Do you have a dust problem? Preparing and handling growing mixes and their components can create a lot of dust. This can result in health and safety issues for greenhouse employees. Good housekeeping, adequate ventilation and protective equipment can reduce the hazards.
Growing mixes come in bags that are emptied into the container filling hopper. Baled mixes need to be shaved or fluffed to make them ready for container filling. Growing mix traveling on conveyors gets dropped into the hopper or container. In all cases, dust is created. I have been in headhouses where there was a thick layer on the floor and on all the equipment.
Almost all mixes contain components that make dust. Peat moss is the most common. Vermiculite, perlite, bark chips and compost all have particles that can float around and get into the lungs, eyes or throat. Particle sizes smaller than 20 microns (less than half the thickness of a human hair) are the most hazardous to breathe. These can cause respiratory problems including asthma and allergies. Other health problems from the dust include eye and skin irritation.

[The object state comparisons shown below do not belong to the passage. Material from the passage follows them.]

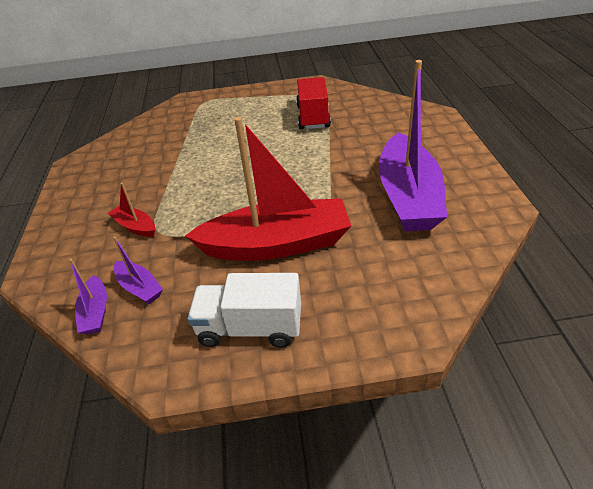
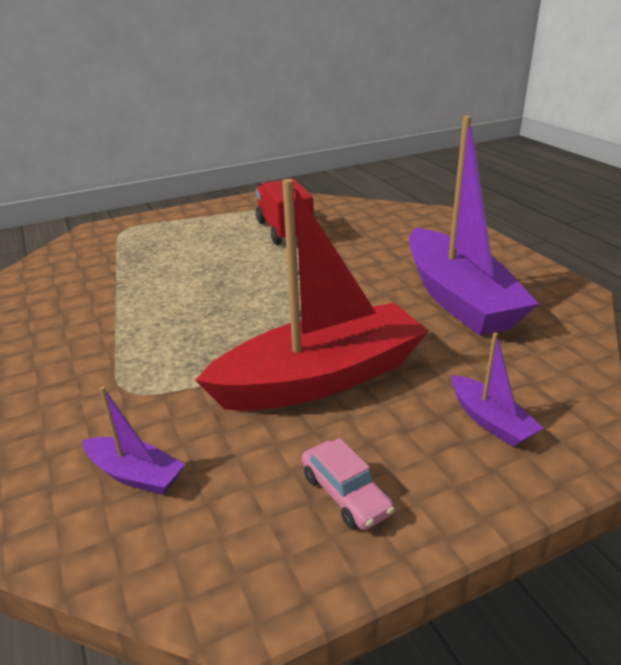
camera: 20 degrees left, 10 degrees down
(95, 312) = (72, 527): purple boat -> purple boat (490, 420)
(135, 227) = (88, 391): red boat -> none
(250, 328) = (345, 494): white truck -> pink car

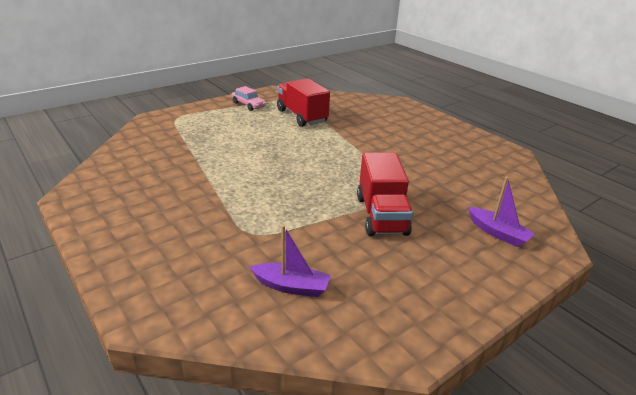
camera: 15 degrees left, 0 degrees up
(321, 378) = (381, 215): red boat -> red truck
(345, 494) = (433, 284): pink car -> pink car (248, 105)
(458, 298) = (442, 159): purple boat -> none

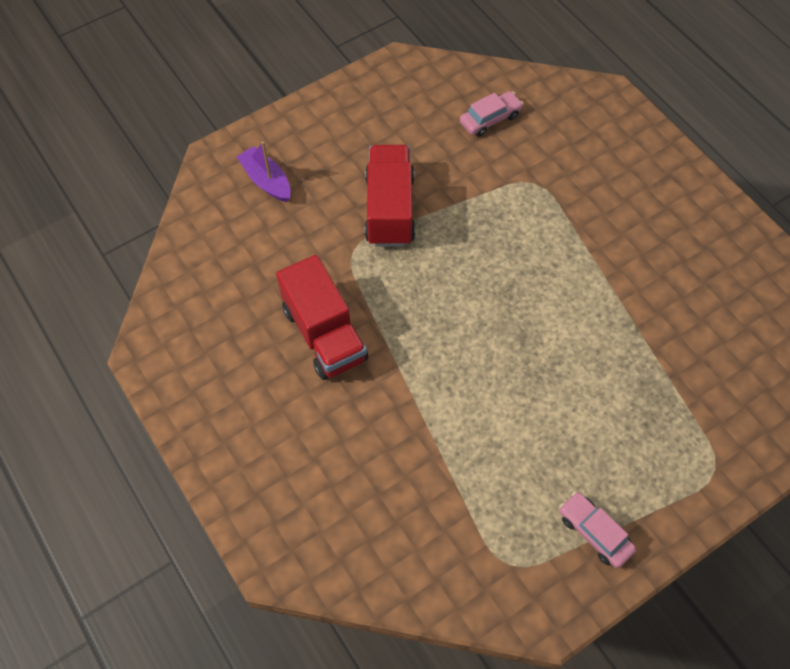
camera: 175 degrees left, 30 degrees up
(291, 286) = (490, 119): purple boat -> pink car
(301, 116) = (485, 480): red truck -> red truck (324, 334)

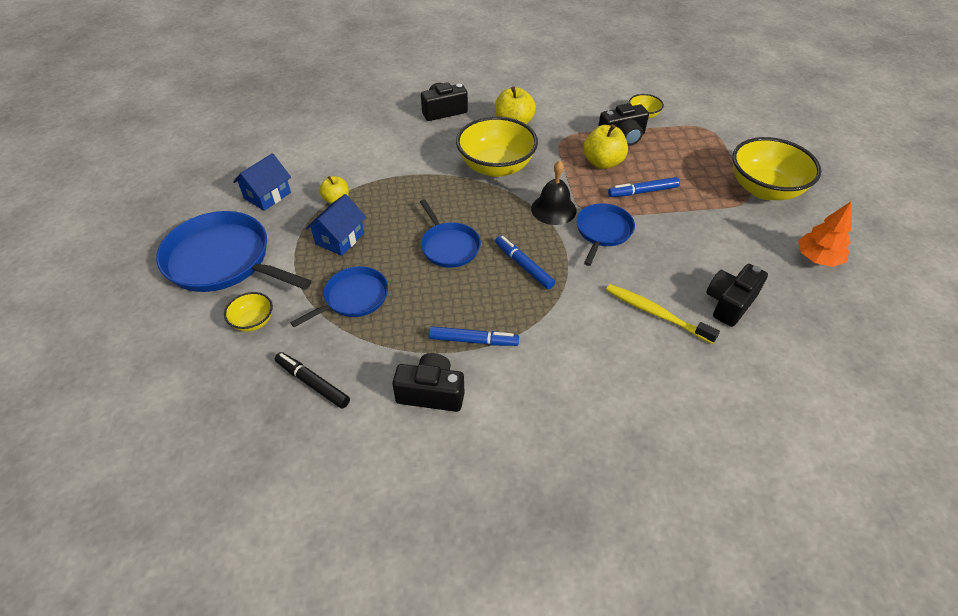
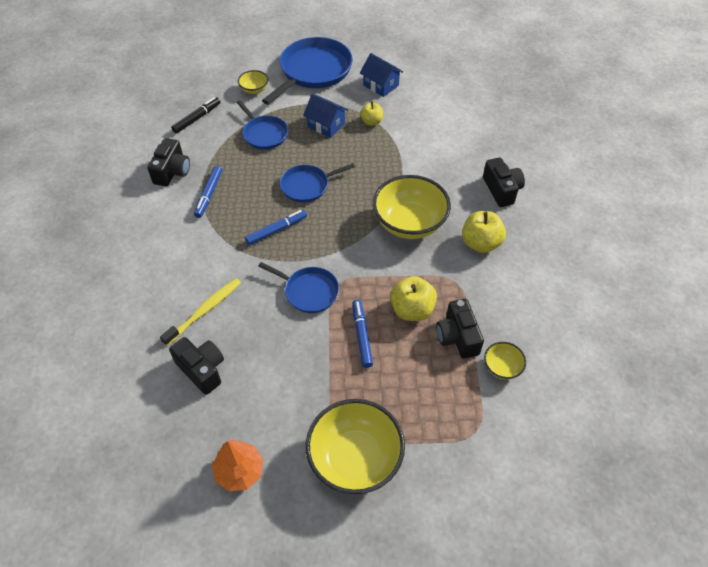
camera: 95 degrees right, 5 degrees up
(553, 209) = (344, 259): black bell -> none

Mold spores from wood chips, sawdust, bark and composted leaves can also cause health problems, both mold allergy and mold toxicity, depending on the vulnerability of an employee’s immune system. Typical symptoms include coughing, wheezing and itchy eyes. More serious problems are headaches, exhaustion and sinusitis.
Peat has a low flammability rating, as it is usually moist. Ignition temperature is about 500 °F. If the dust is very dry, it can form a flammable dust-air mixture that can catch fire or explode if a flame or spark source is present. Common ignition sources include a fossil fuel furnace or boiler, a lit cigarette butt or a spark from an electrical switch. A rule to follow – if you can write your name in the dust, then it is time to clean.
Guidelines and regulations
Occupational Health and Safety Administration (OSHA): Material Safety Data Sheets (MSDS) cover most safety hazards for the different components of the mixes including peat, vermiculite, perlite, coir, wood chips, bark and compost. MSDS sheets are available from media manufacturers and suppliers.
National Fire Protection Association (NFPA): These standards relate to the prevention of fire and explosions from dust. Some such as NFPA 652 are specific to food and agricultural operations.
Communities may also reference some of these in their local regulations.
Control of dust
Housekeeping is important. End-of-shift cleaning of floors, equipment and horizontal surfaces should be done. Vacuums that meet Class II – Division 2 requirements should be used to avoid sparks. Sweeping and blowing dust should be avoided.
Use a light spray of water when shaving or fluffing the mix and while it is being conveyed. This will help to capture the dust.
Removal of the dust through ventilation is also necessary. An exhaust fan in one wall with a motorized shutter in the opposite wall works well to draw the dust away from employees.
Recommendations are to size the fan system to provide a minimum of five-volume air changes per hour for the room or area where the dust is generated. Doors, windows and vents in the area near the fan should be closed to avoid short circuiting of the air. If other operations or activities are in the same area, a temporary or permanent wall should be installed to separate the areas.
Explosion-proof, safety electric switches and motors should be used in the media preparation area and on the equipment.
No smoking signs should be posted throughout the area. N95 particulate filters should be available to employees.